▶ [Excerpt to read]
++++++

You are placing producer and consumer counters on the same cache-line.
This is not acceptable.

The page pool and ptr_ring, are specifically designed to avoid
cache-line contention between consumers and producers.  This patch
kills that work.


> +	u64 ring_return;
> +	u64 flush;
> +	u64 node_change;
> +};

Another example of carefully avoiding cache-line bouncing is the
inflight tracking, e.g. the struct placement of pages_state_release_cnt
and pages_state_hold_cnt for inflight accounting.


> +
>  struct page_pool_params {
>  	unsigned int	flags;
>  	unsigned int	order;
> @@ -65,6 +79,7 @@ struct page_pool_params {
>  	int		nid;  /* Numa node id to allocate from pages from */
>  	enum dma_data_direction dma_dir; /* DMA mapping direction */
>  	struct device	*dev; /* device, for DMA pre-mapping purposes */
> +	struct page_pool_stats *stats; /* pool stats stored externally */
>  };
>  
>  struct page_pool {
> @@ -230,8 +245,8 @@ static inline bool page_pool_put(struct page_pool *pool)
>  static inline void page_pool_update_nid(struct page_pool *pool, int new_nid)
>  {
>  	if (unlikely(pool->p.nid != new_nid)) {
> -		/* TODO: Add statistics/trace */
>  		pool->p.nid = new_nid;
> +		pool->p.stats->node_change++;
>  	}
>  }
>  #endif /* _NET_PAGE_POOL_H */
> diff --git a/net/core/page_pool.c b/net/core/page_pool.c
> index f8fedecddb6f..ea6202813584 100644
> --- a/net/core/page_pool.c
> +++ b/net/core/page_pool.c
> @@ -20,9 +20,10 @@
>  
>  static int page_pool_init(struct page_pool *pool)

++++++

▶ [Directives]
1. Answer these questions about the page pool review, each in a word or short phrase:
(a) What does the reviewer say the patch places on the same cache-line?
(b) Which two struct fields are cited as an example of inflight accounting?
(c) What comment accompanies the stats field added to struct page_pool_params?
2. Echo the page pool review precisely, everything from "The page pool" down to "for inflight accounting.".
3. Give what follows the last line shown in the page pool review.

▶ [Dataset entries]

++++++

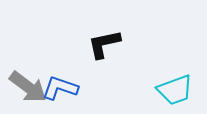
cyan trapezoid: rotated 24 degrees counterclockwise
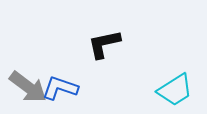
cyan trapezoid: rotated 12 degrees counterclockwise
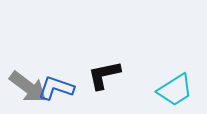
black L-shape: moved 31 px down
blue L-shape: moved 4 px left
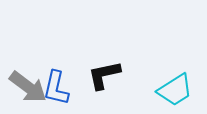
blue L-shape: rotated 96 degrees counterclockwise
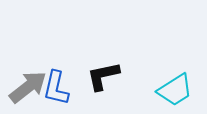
black L-shape: moved 1 px left, 1 px down
gray arrow: rotated 75 degrees counterclockwise
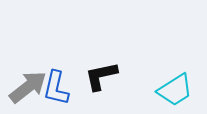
black L-shape: moved 2 px left
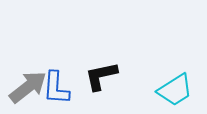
blue L-shape: rotated 9 degrees counterclockwise
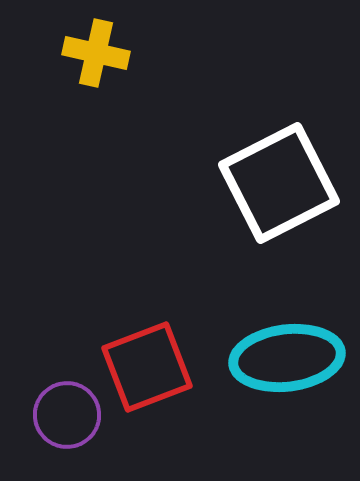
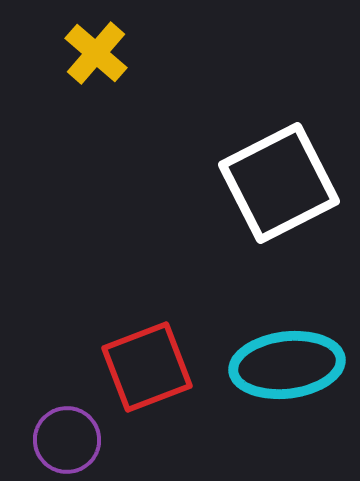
yellow cross: rotated 28 degrees clockwise
cyan ellipse: moved 7 px down
purple circle: moved 25 px down
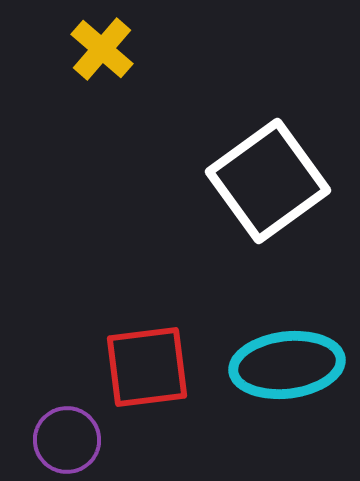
yellow cross: moved 6 px right, 4 px up
white square: moved 11 px left, 2 px up; rotated 9 degrees counterclockwise
red square: rotated 14 degrees clockwise
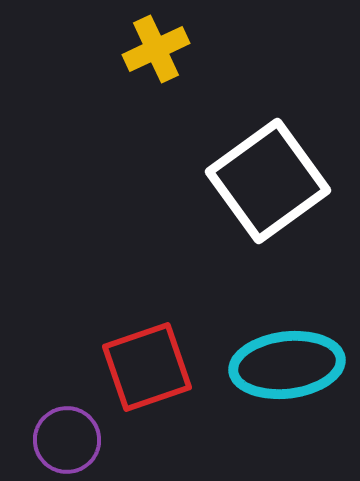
yellow cross: moved 54 px right; rotated 24 degrees clockwise
red square: rotated 12 degrees counterclockwise
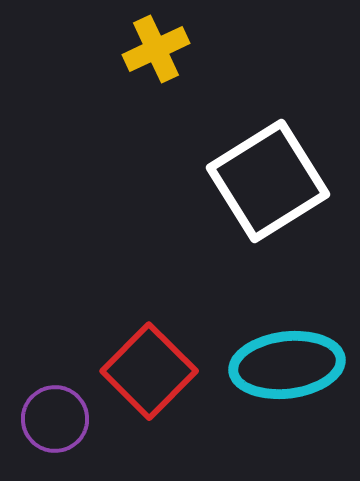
white square: rotated 4 degrees clockwise
red square: moved 2 px right, 4 px down; rotated 26 degrees counterclockwise
purple circle: moved 12 px left, 21 px up
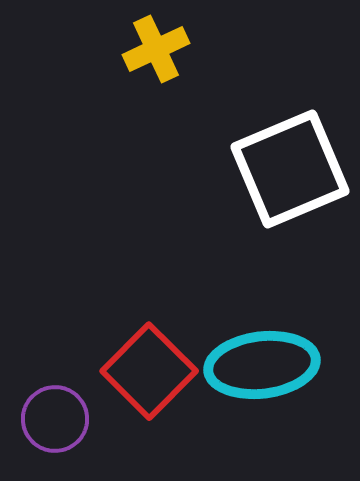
white square: moved 22 px right, 12 px up; rotated 9 degrees clockwise
cyan ellipse: moved 25 px left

++++++

▶ [Outputs in order]
1.
(a) Producer and consumer counters
(b) pages_state_release_cnt and pages_state_hold_cnt
(c) "pool stats stored externally"

2.
The page pool and ptr_ring, are specifically designed to avoid
cache-line contention between consumers and producers.  This patch
kills that work.


> +	u64 ring_return;
> +	u64 flush;
> +	u64 node_change;
> +};

Another example of carefully avoiding cache-line bouncing is the
inflight tracking, e.g. the struct placement of pages_state_release_cnt
and pages_state_hold_cnt for inflight accounting.

3.
>  {
> +	int size;
>  
>  	/* Validate only known flags were used */
> -	if (pool->p.flags & ~(PP_FLAG_ALL))
> +	if (pool->p.flags & ~PP_FLAG_ALL)
>  		return -EINVAL;
>  
>  	if (!pool->p.pool_size)
> @@ -40,8 +41,16 @@ static int page_pool_init(struct page_pool *pool)
>  	    (pool->p.dma_dir != DMA_BIDIRECTIONAL))
>  		return -EINVAL;
>  
> +	if (!pool->p.stats) {
> +		size  = sizeof(struct page_pool_stats);
> +		pool->p.stats = kzalloc_node(size, GFP_KERNEL, pool->p.nid);
> +		if (!pool->p.stats)
> +			return -ENOMEM;
> +		pool->p.flags |= PP_FLAG_INTERNAL_STATS;
> +	}
> +
>  	if (ptr_ring_init(&pool->ring, pool->p.pool_size, GFP_KERNEL) < 0)
> -		return -ENOMEM;
> +		goto fail;
>  
>  	atomic_set(&pool->pages_state_release_cnt, 0);
>  
> @@ -52,6 +61,12 @@ static int page_pool_init(struct page_pool *pool)
>  		get_device(pool->p.dev);
>  
>  	return 0;
> +
> +fail:
> +	if (pool->p.flags & PP_FLAG_INTERNAL_STATS)
> +		kfree(pool->p.stats);
> +
> +	return -ENOMEM;
>  }
>  
>  struct page_pool *page_pool_create(const struct page_pool_params *params)
> @@ -98,9 +113,11 @@ static struct page *__page_pool_get_cached(struct page_pool *pool)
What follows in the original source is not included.